Reproduce, character for character, the entries from their opening line through the line with "tissue stained for".
** INFORMATION follows **
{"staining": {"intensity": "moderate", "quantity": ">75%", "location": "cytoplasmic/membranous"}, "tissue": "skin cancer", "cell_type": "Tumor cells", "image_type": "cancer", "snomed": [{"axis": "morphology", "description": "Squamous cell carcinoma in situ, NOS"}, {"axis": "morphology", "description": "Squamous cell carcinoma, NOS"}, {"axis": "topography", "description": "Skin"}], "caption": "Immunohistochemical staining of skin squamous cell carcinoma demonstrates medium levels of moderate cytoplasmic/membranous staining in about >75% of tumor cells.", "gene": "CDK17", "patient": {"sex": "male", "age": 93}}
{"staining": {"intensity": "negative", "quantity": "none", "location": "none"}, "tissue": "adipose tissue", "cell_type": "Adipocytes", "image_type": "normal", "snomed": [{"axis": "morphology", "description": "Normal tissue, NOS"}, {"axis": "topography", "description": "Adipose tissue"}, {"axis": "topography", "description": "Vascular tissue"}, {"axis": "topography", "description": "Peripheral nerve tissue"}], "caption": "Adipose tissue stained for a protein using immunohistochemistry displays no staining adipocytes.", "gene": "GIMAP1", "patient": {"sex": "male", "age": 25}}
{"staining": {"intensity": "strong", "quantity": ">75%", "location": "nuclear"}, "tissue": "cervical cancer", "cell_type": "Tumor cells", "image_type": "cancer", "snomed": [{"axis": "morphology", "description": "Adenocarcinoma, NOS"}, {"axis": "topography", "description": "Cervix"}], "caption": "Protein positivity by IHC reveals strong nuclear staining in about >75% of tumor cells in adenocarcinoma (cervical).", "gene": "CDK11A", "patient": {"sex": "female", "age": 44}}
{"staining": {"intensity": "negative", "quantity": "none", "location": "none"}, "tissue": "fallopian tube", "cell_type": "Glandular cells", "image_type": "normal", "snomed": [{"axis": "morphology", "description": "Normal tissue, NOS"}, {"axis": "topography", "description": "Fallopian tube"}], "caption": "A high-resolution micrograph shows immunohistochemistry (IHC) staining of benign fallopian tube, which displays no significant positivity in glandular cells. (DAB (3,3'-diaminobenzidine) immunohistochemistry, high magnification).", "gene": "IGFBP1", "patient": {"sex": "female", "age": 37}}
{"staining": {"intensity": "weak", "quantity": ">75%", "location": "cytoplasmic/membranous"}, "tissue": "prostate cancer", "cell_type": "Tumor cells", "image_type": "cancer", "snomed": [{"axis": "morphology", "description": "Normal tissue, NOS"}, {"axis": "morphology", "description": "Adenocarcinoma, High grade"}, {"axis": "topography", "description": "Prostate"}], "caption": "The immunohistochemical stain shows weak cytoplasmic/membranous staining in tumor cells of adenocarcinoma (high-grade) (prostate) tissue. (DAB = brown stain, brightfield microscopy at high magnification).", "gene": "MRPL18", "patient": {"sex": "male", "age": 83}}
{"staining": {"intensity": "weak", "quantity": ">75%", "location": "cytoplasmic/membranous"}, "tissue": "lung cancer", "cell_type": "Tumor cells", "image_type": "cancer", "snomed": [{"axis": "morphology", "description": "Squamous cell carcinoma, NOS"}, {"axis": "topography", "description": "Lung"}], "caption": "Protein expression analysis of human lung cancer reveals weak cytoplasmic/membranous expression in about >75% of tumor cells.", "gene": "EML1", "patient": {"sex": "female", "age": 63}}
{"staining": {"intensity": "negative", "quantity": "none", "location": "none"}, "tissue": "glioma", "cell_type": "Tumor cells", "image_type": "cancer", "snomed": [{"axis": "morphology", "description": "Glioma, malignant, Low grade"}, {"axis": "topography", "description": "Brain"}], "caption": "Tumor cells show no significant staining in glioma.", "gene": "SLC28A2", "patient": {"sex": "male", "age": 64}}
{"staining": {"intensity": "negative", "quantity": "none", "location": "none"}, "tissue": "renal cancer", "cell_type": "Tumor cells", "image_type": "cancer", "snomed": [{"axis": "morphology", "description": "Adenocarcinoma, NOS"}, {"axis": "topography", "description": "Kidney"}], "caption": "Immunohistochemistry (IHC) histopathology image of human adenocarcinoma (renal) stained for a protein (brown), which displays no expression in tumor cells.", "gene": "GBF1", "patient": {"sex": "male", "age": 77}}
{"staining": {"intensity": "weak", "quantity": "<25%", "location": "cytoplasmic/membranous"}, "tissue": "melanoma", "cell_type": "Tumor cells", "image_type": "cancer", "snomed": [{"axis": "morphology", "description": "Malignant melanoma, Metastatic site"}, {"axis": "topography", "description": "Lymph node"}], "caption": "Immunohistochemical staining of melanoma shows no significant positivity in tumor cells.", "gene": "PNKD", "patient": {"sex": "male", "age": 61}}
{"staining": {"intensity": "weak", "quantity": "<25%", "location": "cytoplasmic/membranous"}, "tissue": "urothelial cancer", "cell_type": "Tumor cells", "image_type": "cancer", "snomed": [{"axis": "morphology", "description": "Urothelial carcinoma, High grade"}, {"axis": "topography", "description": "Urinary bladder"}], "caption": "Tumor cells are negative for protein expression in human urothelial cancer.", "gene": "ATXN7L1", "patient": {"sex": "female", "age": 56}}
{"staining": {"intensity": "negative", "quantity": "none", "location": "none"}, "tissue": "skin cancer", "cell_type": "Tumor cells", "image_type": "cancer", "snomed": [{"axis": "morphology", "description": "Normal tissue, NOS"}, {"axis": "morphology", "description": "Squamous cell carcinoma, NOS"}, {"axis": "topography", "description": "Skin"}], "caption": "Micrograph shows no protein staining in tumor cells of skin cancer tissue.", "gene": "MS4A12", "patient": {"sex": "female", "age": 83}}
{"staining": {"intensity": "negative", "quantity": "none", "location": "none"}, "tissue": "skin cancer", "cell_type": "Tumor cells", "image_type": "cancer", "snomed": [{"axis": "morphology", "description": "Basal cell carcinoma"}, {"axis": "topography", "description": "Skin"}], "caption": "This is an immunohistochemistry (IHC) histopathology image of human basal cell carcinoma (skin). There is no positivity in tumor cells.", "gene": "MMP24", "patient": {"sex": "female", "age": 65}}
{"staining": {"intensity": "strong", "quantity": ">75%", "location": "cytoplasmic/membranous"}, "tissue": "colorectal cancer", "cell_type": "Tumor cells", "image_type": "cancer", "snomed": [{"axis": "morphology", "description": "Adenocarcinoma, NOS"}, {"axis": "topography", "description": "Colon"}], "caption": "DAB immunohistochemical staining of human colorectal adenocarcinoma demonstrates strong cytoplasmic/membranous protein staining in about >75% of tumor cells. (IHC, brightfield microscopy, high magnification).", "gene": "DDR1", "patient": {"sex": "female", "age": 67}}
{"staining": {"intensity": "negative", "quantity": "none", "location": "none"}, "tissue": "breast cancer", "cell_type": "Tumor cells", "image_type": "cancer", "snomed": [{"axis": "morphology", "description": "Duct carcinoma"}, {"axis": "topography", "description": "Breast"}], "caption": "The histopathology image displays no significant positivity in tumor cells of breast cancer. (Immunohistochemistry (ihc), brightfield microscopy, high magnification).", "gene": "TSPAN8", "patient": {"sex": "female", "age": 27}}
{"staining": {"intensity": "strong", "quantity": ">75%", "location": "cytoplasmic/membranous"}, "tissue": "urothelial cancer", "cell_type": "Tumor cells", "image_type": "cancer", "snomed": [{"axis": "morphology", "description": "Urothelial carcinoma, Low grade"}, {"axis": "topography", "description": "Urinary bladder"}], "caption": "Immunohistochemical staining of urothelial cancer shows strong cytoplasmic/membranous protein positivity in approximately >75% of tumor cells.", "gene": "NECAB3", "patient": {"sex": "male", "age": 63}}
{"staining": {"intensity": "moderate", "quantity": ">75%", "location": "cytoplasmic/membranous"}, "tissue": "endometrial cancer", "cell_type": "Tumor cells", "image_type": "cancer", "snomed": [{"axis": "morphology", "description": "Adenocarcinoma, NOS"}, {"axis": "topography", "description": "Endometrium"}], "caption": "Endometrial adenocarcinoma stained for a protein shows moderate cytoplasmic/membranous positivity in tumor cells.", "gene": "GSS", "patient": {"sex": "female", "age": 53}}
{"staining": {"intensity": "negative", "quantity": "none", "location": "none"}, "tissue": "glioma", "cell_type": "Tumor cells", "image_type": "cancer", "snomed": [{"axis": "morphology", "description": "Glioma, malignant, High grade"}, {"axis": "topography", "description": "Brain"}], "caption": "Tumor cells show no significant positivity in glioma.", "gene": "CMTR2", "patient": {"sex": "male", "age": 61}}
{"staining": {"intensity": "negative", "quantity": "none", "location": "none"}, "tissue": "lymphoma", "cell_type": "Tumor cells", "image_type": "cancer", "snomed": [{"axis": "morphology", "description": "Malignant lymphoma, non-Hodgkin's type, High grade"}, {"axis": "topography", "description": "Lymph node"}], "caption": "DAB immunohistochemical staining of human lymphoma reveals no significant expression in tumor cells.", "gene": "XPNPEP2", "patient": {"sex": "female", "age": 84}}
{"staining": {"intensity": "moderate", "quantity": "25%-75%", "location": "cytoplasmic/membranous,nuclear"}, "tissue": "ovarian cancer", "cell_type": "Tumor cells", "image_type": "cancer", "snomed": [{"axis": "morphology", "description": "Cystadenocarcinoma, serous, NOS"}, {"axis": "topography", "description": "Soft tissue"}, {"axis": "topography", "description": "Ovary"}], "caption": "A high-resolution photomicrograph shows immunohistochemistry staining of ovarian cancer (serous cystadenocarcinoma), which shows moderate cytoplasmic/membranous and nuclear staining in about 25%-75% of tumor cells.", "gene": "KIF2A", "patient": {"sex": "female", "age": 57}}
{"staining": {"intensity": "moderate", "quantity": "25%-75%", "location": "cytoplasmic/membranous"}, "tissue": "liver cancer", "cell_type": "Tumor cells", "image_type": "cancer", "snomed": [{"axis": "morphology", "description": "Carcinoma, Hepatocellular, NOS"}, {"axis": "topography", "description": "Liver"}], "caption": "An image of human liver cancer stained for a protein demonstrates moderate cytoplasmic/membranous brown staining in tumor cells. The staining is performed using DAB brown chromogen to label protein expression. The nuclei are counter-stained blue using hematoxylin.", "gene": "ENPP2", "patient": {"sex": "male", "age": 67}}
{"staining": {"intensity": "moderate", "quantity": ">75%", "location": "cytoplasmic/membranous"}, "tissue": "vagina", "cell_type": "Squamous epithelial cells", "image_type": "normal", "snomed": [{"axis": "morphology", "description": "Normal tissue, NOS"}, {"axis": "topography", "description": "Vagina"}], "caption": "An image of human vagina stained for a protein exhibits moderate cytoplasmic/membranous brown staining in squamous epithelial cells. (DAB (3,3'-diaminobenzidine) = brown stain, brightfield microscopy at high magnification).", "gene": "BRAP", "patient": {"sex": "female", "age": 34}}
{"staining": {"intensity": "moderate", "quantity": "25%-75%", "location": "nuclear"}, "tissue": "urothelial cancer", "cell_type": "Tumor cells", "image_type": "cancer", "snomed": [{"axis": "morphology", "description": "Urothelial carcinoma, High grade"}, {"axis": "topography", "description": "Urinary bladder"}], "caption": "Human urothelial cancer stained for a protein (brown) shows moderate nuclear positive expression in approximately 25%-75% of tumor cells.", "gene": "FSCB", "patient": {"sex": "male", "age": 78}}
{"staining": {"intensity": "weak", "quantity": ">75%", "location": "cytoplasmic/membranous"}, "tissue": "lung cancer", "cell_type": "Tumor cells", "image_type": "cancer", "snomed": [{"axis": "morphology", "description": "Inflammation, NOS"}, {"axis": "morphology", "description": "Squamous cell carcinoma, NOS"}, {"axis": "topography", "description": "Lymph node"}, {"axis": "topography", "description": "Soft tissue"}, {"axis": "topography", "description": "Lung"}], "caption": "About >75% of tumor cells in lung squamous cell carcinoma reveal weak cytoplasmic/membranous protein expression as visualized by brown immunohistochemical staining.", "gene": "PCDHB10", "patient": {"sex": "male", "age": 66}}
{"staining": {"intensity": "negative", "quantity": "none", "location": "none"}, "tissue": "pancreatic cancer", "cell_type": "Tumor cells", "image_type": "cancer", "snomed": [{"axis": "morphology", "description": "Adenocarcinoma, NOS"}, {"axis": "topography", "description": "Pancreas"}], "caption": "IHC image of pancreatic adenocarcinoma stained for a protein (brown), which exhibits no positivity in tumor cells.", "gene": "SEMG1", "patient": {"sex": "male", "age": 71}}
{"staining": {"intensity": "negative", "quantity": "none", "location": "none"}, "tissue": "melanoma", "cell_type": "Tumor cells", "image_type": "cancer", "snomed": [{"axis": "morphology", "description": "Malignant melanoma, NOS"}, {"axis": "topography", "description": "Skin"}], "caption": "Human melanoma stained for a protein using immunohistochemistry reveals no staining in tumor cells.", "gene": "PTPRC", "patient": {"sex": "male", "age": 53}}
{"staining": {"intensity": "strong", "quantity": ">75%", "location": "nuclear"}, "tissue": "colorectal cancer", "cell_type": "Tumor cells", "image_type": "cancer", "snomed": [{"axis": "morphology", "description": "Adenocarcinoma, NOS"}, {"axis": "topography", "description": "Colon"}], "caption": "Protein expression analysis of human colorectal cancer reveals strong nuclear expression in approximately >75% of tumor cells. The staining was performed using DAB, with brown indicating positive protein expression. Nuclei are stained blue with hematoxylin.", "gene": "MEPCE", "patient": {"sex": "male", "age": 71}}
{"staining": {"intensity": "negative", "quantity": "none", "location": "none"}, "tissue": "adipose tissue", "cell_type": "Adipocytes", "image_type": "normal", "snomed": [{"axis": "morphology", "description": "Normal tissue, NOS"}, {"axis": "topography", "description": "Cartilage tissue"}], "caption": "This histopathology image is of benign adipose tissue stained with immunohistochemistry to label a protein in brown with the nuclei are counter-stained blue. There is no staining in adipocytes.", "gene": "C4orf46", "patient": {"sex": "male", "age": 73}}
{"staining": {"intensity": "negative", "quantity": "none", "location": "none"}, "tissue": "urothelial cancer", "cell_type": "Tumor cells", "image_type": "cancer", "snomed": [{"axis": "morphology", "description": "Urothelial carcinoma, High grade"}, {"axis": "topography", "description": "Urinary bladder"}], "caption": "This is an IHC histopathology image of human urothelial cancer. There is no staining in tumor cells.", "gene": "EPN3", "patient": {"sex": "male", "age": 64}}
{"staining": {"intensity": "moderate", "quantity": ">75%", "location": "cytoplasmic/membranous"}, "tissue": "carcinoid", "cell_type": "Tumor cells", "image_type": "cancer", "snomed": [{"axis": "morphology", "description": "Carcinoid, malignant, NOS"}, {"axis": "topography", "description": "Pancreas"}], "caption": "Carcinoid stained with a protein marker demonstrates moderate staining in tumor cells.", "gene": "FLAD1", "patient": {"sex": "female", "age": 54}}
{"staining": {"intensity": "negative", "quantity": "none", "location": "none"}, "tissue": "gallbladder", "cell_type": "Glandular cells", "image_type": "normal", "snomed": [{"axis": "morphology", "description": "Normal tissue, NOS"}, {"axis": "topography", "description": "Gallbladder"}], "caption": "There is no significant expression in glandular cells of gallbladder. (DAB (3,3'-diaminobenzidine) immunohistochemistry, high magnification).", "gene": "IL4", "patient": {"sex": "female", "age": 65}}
** End of INFORMATION **
### WRITTEN SOLUTION
{"staining": {"intensity": "moderate", "quantity": ">75%", "location": "cytoplasmic/membranous"}, "tissue": "skin cancer", "cell_type": "Tumor cells", "image_type": "cancer", "snomed": [{"axis": "morphology", "description": "Squamous cell carcinoma in situ, NOS"}, {"axis": "morphology", "description": "Squamous cell carcinoma, NOS"}, {"axis": "topography", "description": "Skin"}], "caption": "Immunohistochemical staining of skin squamous cell carcinoma demonstrates medium levels of moderate cytoplasmic/membranous staining in about >75% of tumor cells.", "gene": "CDK17", "patient": {"sex": "male", "age": 93}}
{"staining": {"intensity": "negative", "quantity": "none", "location": "none"}, "tissue": "adipose tissue", "cell_type": "Adipocytes", "image_type": "normal", "snomed": [{"axis": "morphology", "description": "Normal tissue, NOS"}, {"axis": "topography", "description": "Adipose tissue"}, {"axis": "topography", "description": "Vascular tissue"}, {"axis": "topography", "description": "Peripheral nerve tissue"}], "caption": "Adipose tissue stained for a protein using immunohistochemistry displays no staining adipocytes.", "gene": "GIMAP1", "patient": {"sex": "male", "age": 25}}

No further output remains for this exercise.